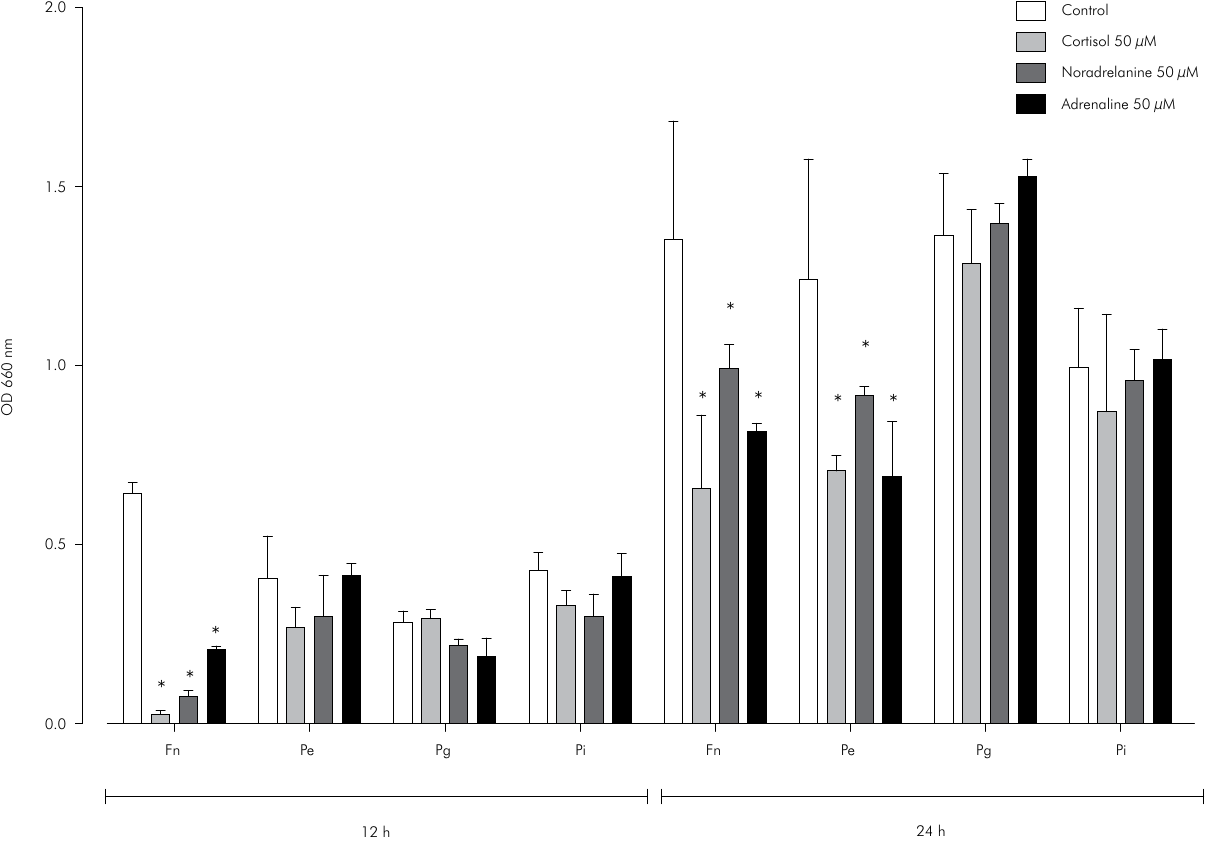
Figure 2. Mean and standard deviation of optical density (660 nm) representing the bacterial growth. Statistically significant p values are shown (*) on the upper side of the columns ( p < 0.05, Kruskal Wallis,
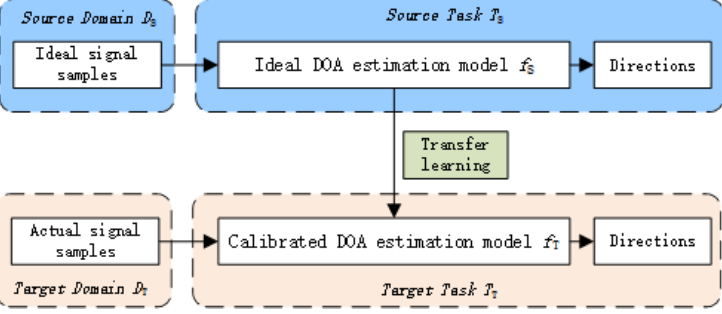
Figure 5. Overall framework of the proposed method.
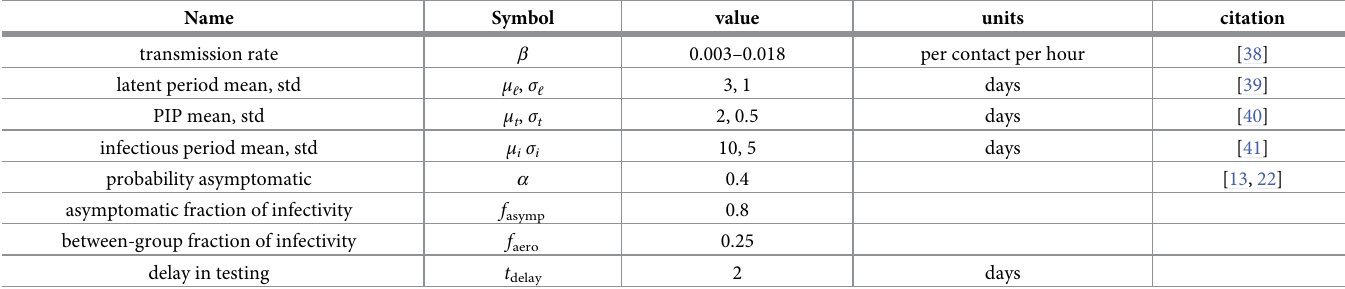
Table 1. Model parameters.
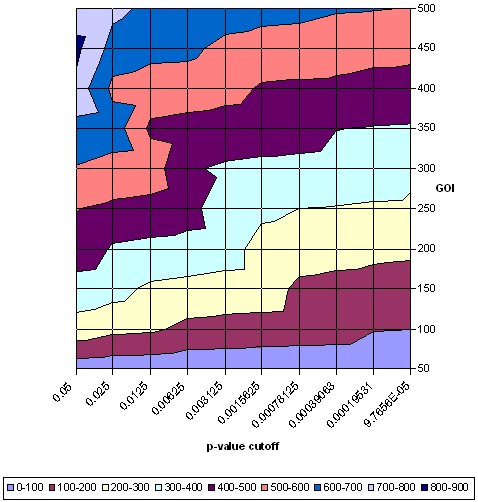
Overhead view of surface topology for the the Arbeitman data set. Different shadings represent different numbers of significant terms.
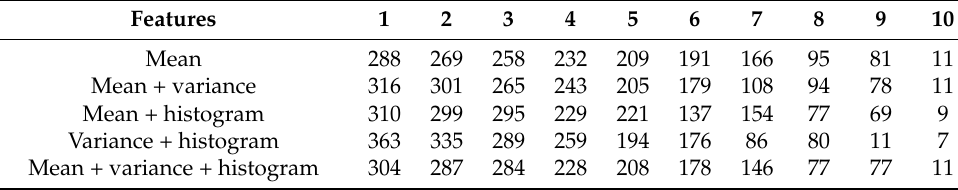
Table 4. K = 10 number of images in each cluster.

## What this task involves
The answer must be every line of the entries that includes the word "Figure".

## Response
Figure 2. Mean and standard deviation of optical density (660 nm) representing the bacterial growth. Statistically significant p values are shown (*) on the upper side of the columns ( p < 0.05, Kruskal Wallis,
Figure 5. Overall framework of the proposed method.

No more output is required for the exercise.